Entries follow. Give back exactly the lines starting at the one containing "vfov_deg: 14.0" and ending at the one containing "exposure_s: 1/100", and no other lines.

☆ ☆ ☆ ☆ ☆ ☆ ☆

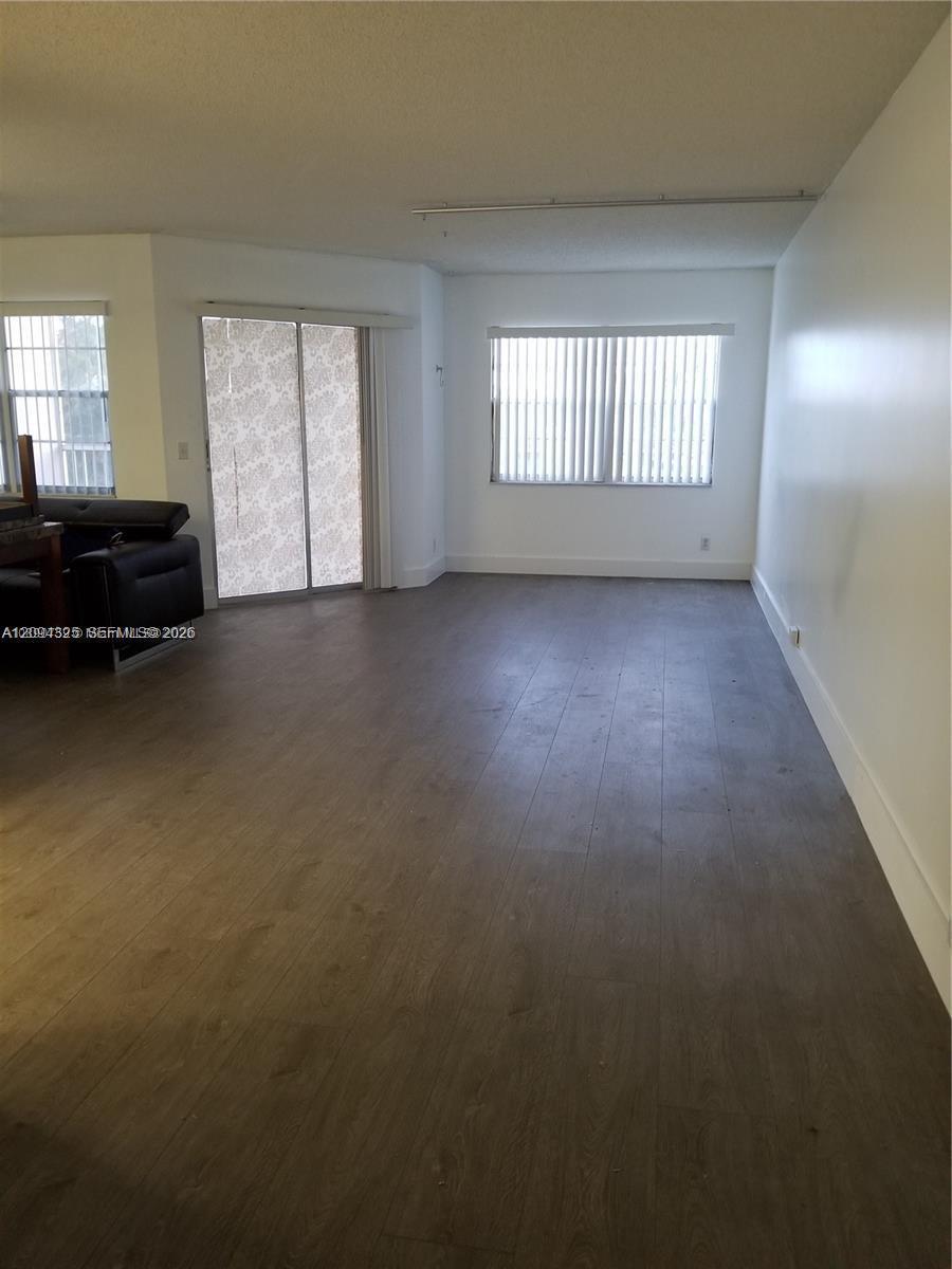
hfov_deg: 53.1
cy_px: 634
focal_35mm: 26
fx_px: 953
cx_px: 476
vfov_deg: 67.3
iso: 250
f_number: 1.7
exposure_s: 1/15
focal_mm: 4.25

☆ ☆ ☆ ☆ ☆ ☆ ☆

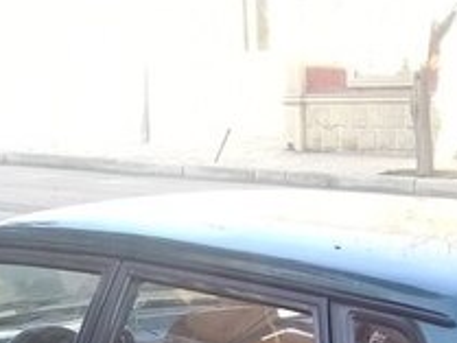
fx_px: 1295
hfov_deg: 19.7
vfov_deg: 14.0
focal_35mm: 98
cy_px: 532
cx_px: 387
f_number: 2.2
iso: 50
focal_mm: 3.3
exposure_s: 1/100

☆ ☆ ☆ ☆ ☆ ☆ ☆

#### Solved problem
vfov_deg: 14.0
focal_35mm: 98
cy_px: 532
cx_px: 387
f_number: 2.2
iso: 50
focal_mm: 3.3
exposure_s: 1/100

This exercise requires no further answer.